Um novo relatório de MSF que será publicado na Conferência Internacional de Aids e DSTs na África (Icasa, na sigla em inglês) “Empty Shelves, Come Back Tomorrow –ARV Stock Outs Undermine Efforts to Fight HIV” (“Prateleiras Vazias, Volte Amanhã – Escassez de ARVs Ameaça Esforços na Luta Contra o HIV”, na tradução livre para o português) é baseado em pesquisas conduzidas na África do Sul, em Moçambique, no Malauí e na República Democrática do Congo (RDC). Ele mostra que faltam medicamentos na maioria dos estoques por causa da falta de habilidade das cadeias de suprimento de ARVs para assegurar uma entrega eficiente na etapa final: os medicamentos necessários estão disponíveis no país, mas não chegam às clínicas periféricas devido a procedimentos complexos, desafios logísticos e falta de recursos.

“Nós não podemos consertar o que não enxergamos. A maior parte dos esgotamentos de estoque acontece em silêncio, e as pessoas vão para casa de mãos vazias ou com tratamentos subaproveitados. A falta nacional e internacional de medicamentos atrai a atenção de doares e governos, mas a disponibilidade de medicamentos em centros de saúde locais não é monitorada habitualmente e, portanto, nada é feito, mesmo que as ocorrências sejam regulares e afetem um grande número de pessoas”, diz Tinne Gils, farmacêutica regional de MSF.

Pesquisas nacionais conduzidas por dois anos consecutivos na África do Sul mostram que entre 20 e 25% dos centros de saúde locais não foram capazes de repassar a quantidade completa de um ou mais medicamentos de HIV ou tuberculose (TB). Em 80% dos casos, os medicamentos estavam disponíveis no país, mas não chegavam às farmácias das clínicas. Em Kinshasa, na RDC, 77% dos centros de saúde da cidade que participaram da pesquisa enfrentaram a falta de pelo menos um ARV em seus estoques em um período de três meses, enquanto em Moçambique 41% das 17 clínicas pesquisadas na cidade de Maputo e na província rural de Tete também passaram pelo mesmo problema.

O Malauí é o único caso onde os ARVs conseguem chegar regularmente até seu destino final, demonstrando que isso pode ser alcançado mesmo em um contexto de recursos precários. No entanto, assim como os três países pesquisados, o Malauí sofre periodicamente com a escassez de estoque aguda devido a mudanças nos regimes de tratamento padrão ou ao aumento da demanda por medicamentos específicos.
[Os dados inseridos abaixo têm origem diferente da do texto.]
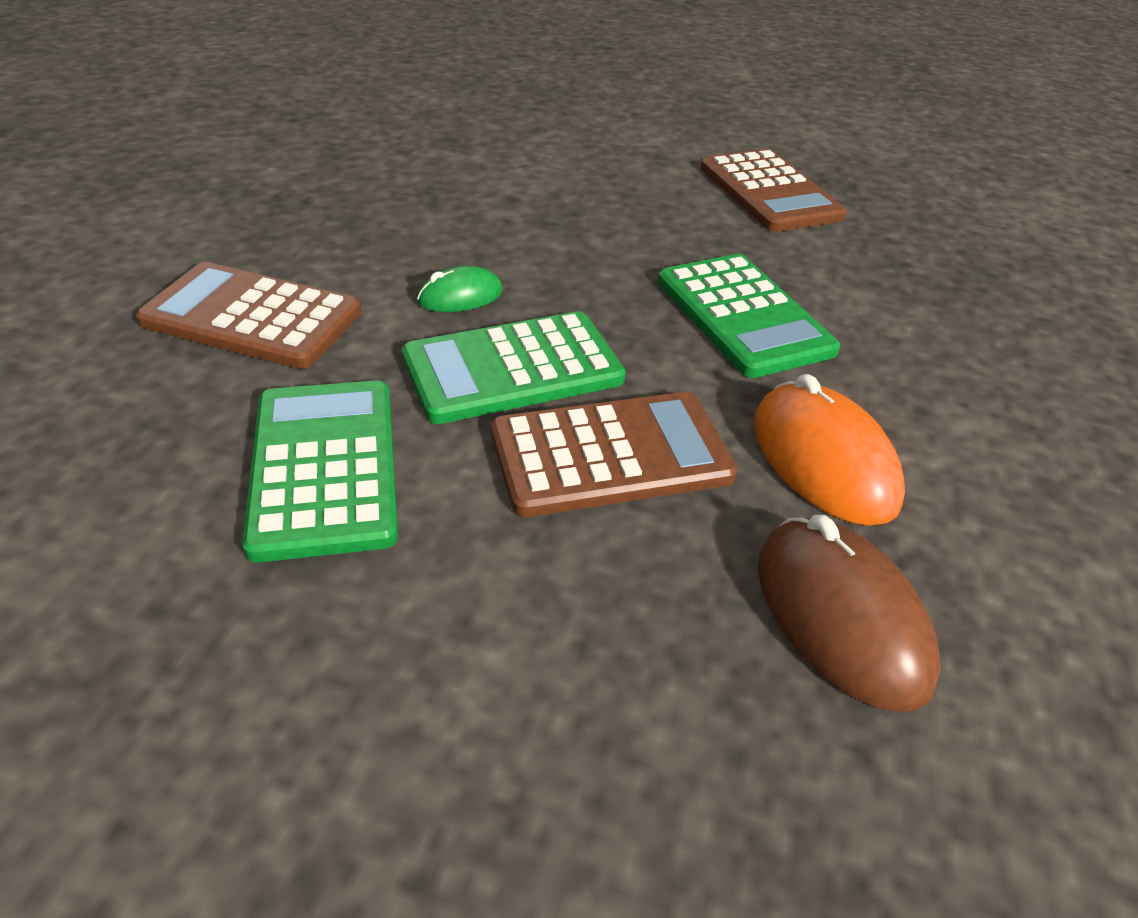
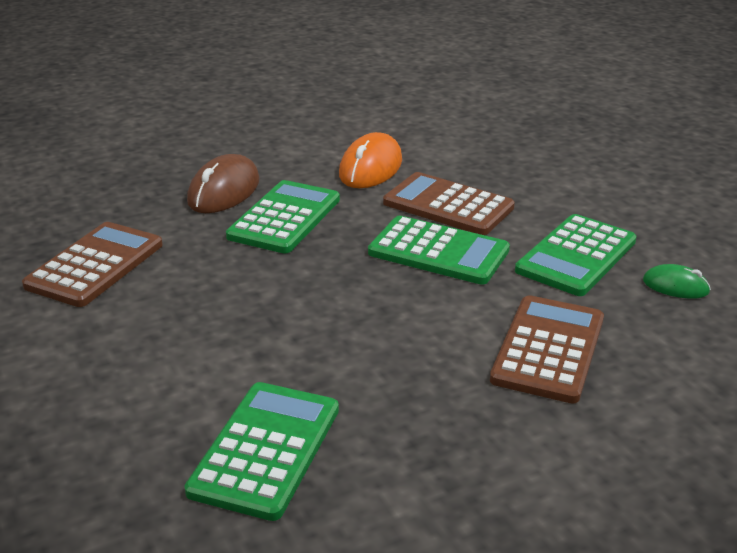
camera: 130 degrees left, 10 degrees down
(252, 317) = (548, 349): brown calculator -> brown calculator turned 135 degrees counterclockwise
(406, 158) = (266, 450): none -> green calculator
(460, 296) = (409, 299): green mouse -> green mouse (675, 286)
(840, 617) = (445, 145): brown mouse -> brown mouse (224, 191)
O relatório mostra que promover melhorias na entrega completa de medicamentos precisará de comprometimento de longo prazo de países e doadores internacionais, mas o documento também detalha simples medidas emergenciais que podem reduzir rapidamente o impacto do esgotamento de estoques sobre as pessoas. Por exemplo, as pessoas vivendo com HIV na África do Sul e em Moçambique começaram a desempenhar um papel no monitoramento da disponibilidade de medicamentos em nível clínico, alertando governos centrais sobre o esgotamento do estoque.

“O sistema precisa ser melhorado porque nós não podemos lutar contra o HIV sem medicamentos. Para proteger de modo eficiente a saúde dos indivíduos e reduzir a transmissão do HIV em comunidades, o tratamento antirretroviral precisa ser feito ao longo da vida, sem interrupção. Mas como esperar que as pessoas continuem firmes em seus tratamentos se seus medicamentos não estão disponíveis quando e onde elas precisam?”, diz o Dr. Gilles Van Cutsem, coordenador médico de MSF na África do Sul. “Fazer a cadeia de suprimentos funcionar até a última etapa e mensurar o acesso são pré-condições para os países estarem aptos a controlar o surgimento de resistência ao atual tratamento antirretroviral, acelerar a luta contra o HIV e controlar a epidemia.”

Na África do Sul, os dados do relatório foram coletados em colaboração com a sociedade civil e baseados em uma grande amostra nacional de clínicas por dois anos consecutivos. Em Moçambique, no Malauí e na RDC, foram realizadas pesquisas instantâneas em colaboração com governos.